┌─ SUPPLIED INFORMATION
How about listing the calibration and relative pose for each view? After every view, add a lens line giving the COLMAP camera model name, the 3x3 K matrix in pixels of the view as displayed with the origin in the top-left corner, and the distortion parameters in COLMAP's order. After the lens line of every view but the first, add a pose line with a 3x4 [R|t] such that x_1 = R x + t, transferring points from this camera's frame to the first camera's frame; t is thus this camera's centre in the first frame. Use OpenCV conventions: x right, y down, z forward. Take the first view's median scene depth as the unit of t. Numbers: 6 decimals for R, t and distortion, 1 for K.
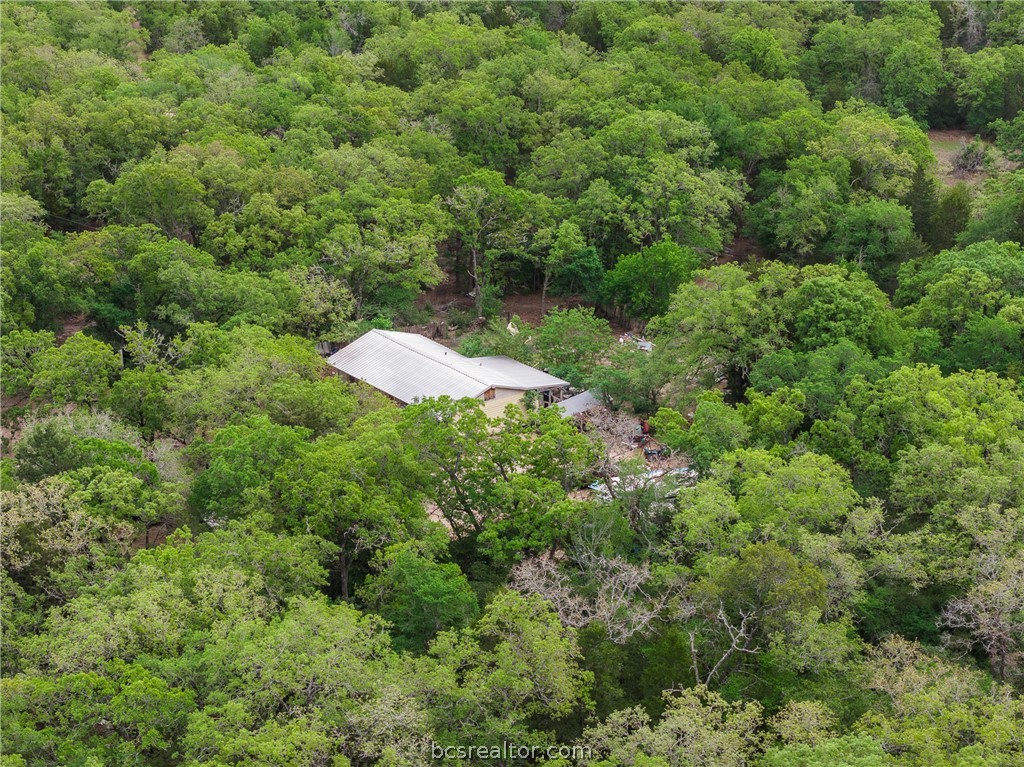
lens RADIAL K [[2041.5, 0, 512.3], [0, 2041.5, 383.8], [0, 0, 1]] dist [-0.158400, 0.000000]
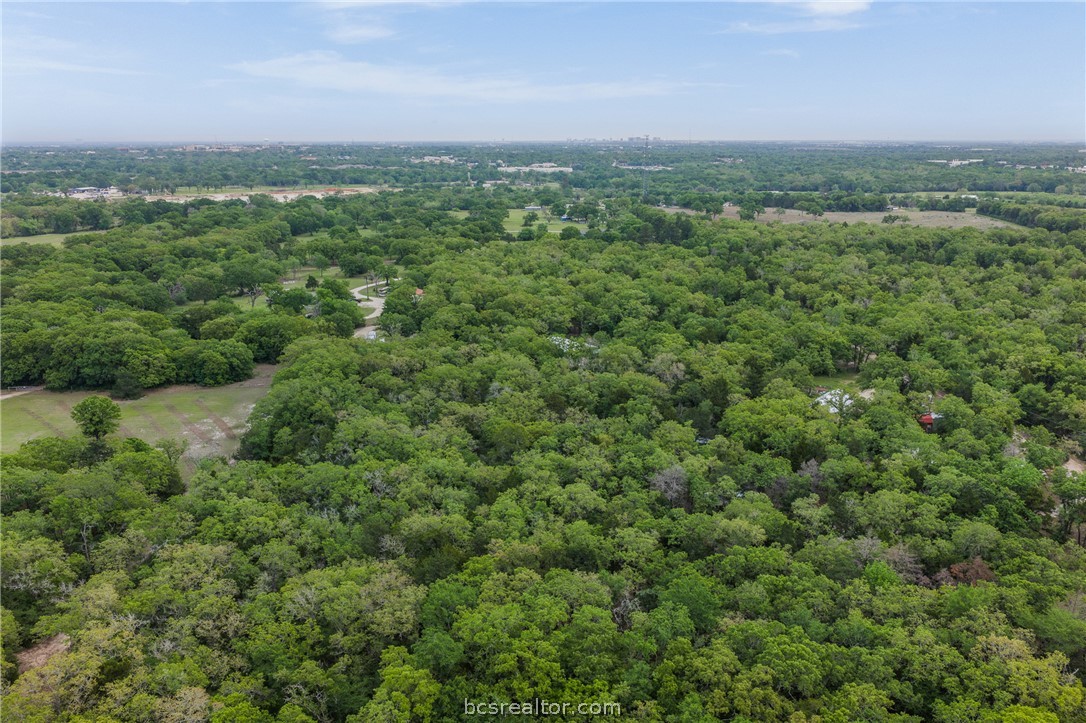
lens RADIAL K [[893.2, 0, 543.7], [0, 893.2, 357.5], [0, 0, 1]] dist [0.013747, -0.030971]
pose [[0.988383, 0.033514, -0.148246, 0.168356], [-0.049625, 0.993089, -0.106356, 0.193770], [0.143657, 0.112477, 0.983215, -0.712562]]
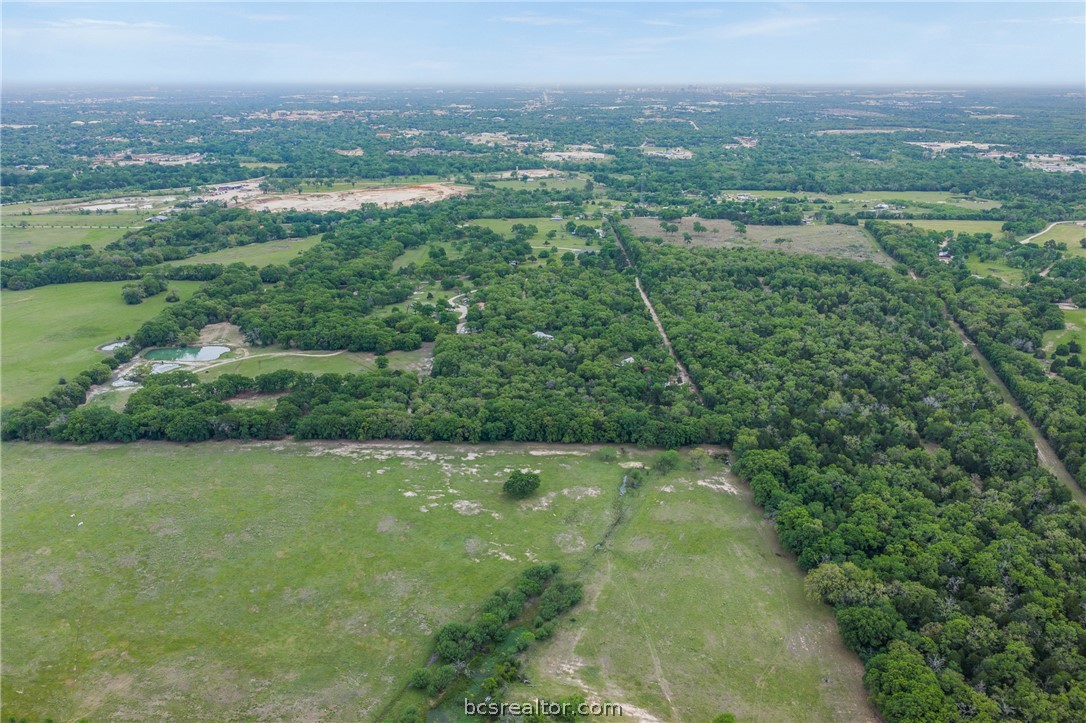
lens RADIAL K [[893.2, 0, 543.6], [0, 893.2, 364.4], [0, 0, 1]] dist [0.013747, -0.030971]
pose [[0.977101, 0.065371, -0.202487, 0.798041], [-0.072840, 0.996903, -0.029648, 0.243446], [0.199922, 0.043718, 0.978836, -3.045216]]
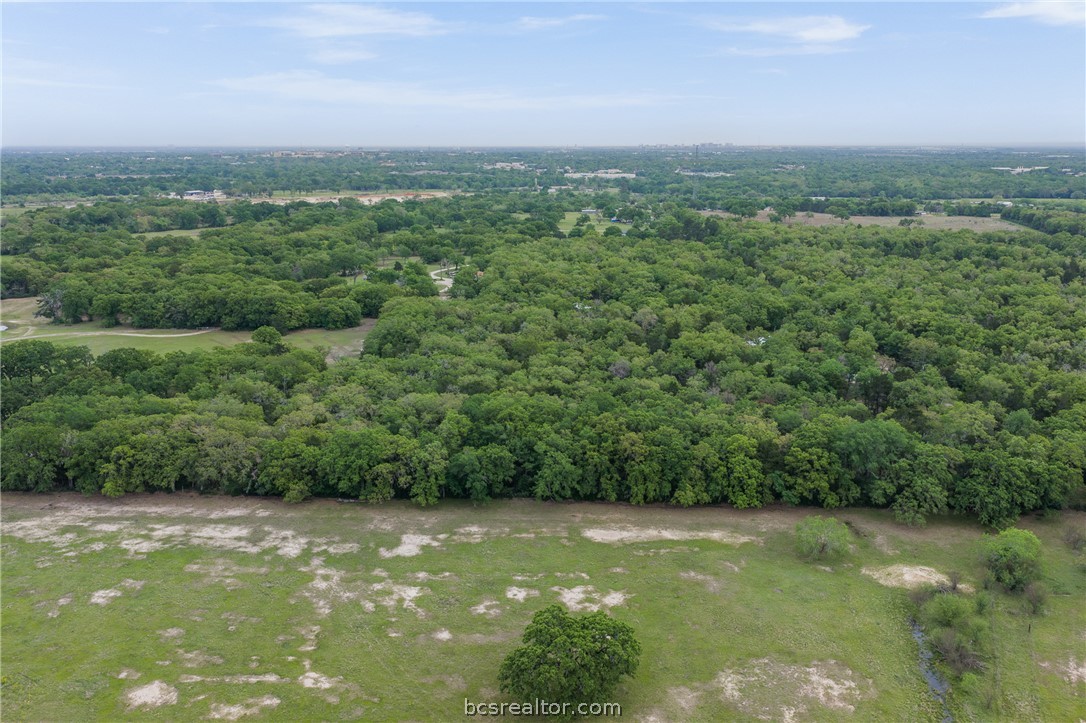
lens RADIAL K [[893.2, 0, 543.9], [0, 893.2, 360.1], [0, 0, 1]] dist [0.013747, -0.030971]
pose [[0.973101, 0.051681, -0.224506, 0.367697], [-0.076690, 0.991601, -0.104140, 0.358170], [0.217238, 0.118556, 0.968892, -1.249588]]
└─
TO DO:
Although the records include pictures, output only their text, exactly and completely.

FINAL ANSWER:
How about listing the calibration and relative pose for each view? After every view, add a lens line giving the COLMAP camera model name, the 3x3 K matrix in pixels of the view as displayed with the origin in the top-left corner, and the distortion parameters in COLMAP's order. After the lens line of every view but the first, add a pose line with a 3x4 [R|t] such that x_1 = R x + t, transferring points from this camera's frame to the first camera's frame; t is thus this camera's centre in the first frame. Use OpenCV conventions: x right, y down, z forward. Take the first view's median scene depth as the unit of t. Numbers: 6 decimals for R, t and distortion, 1 for K.
lens RADIAL K [[2041.5, 0, 512.3], [0, 2041.5, 383.8], [0, 0, 1]] dist [-0.158400, 0.000000]
lens RADIAL K [[893.2, 0, 543.7], [0, 893.2, 357.5], [0, 0, 1]] dist [0.013747, -0.030971]
pose [[0.988383, 0.033514, -0.148246, 0.168356], [-0.049625, 0.993089, -0.106356, 0.193770], [0.143657, 0.112477, 0.983215, -0.712562]]
lens RADIAL K [[893.2, 0, 543.6], [0, 893.2, 364.4], [0, 0, 1]] dist [0.013747, -0.030971]
pose [[0.977101, 0.065371, -0.202487, 0.798041], [-0.072840, 0.996903, -0.029648, 0.243446], [0.199922, 0.043718, 0.978836, -3.045216]]
lens RADIAL K [[893.2, 0, 543.9], [0, 893.2, 360.1], [0, 0, 1]] dist [0.013747, -0.030971]
pose [[0.973101, 0.051681, -0.224506, 0.367697], [-0.076690, 0.991601, -0.104140, 0.358170], [0.217238, 0.118556, 0.968892, -1.249588]]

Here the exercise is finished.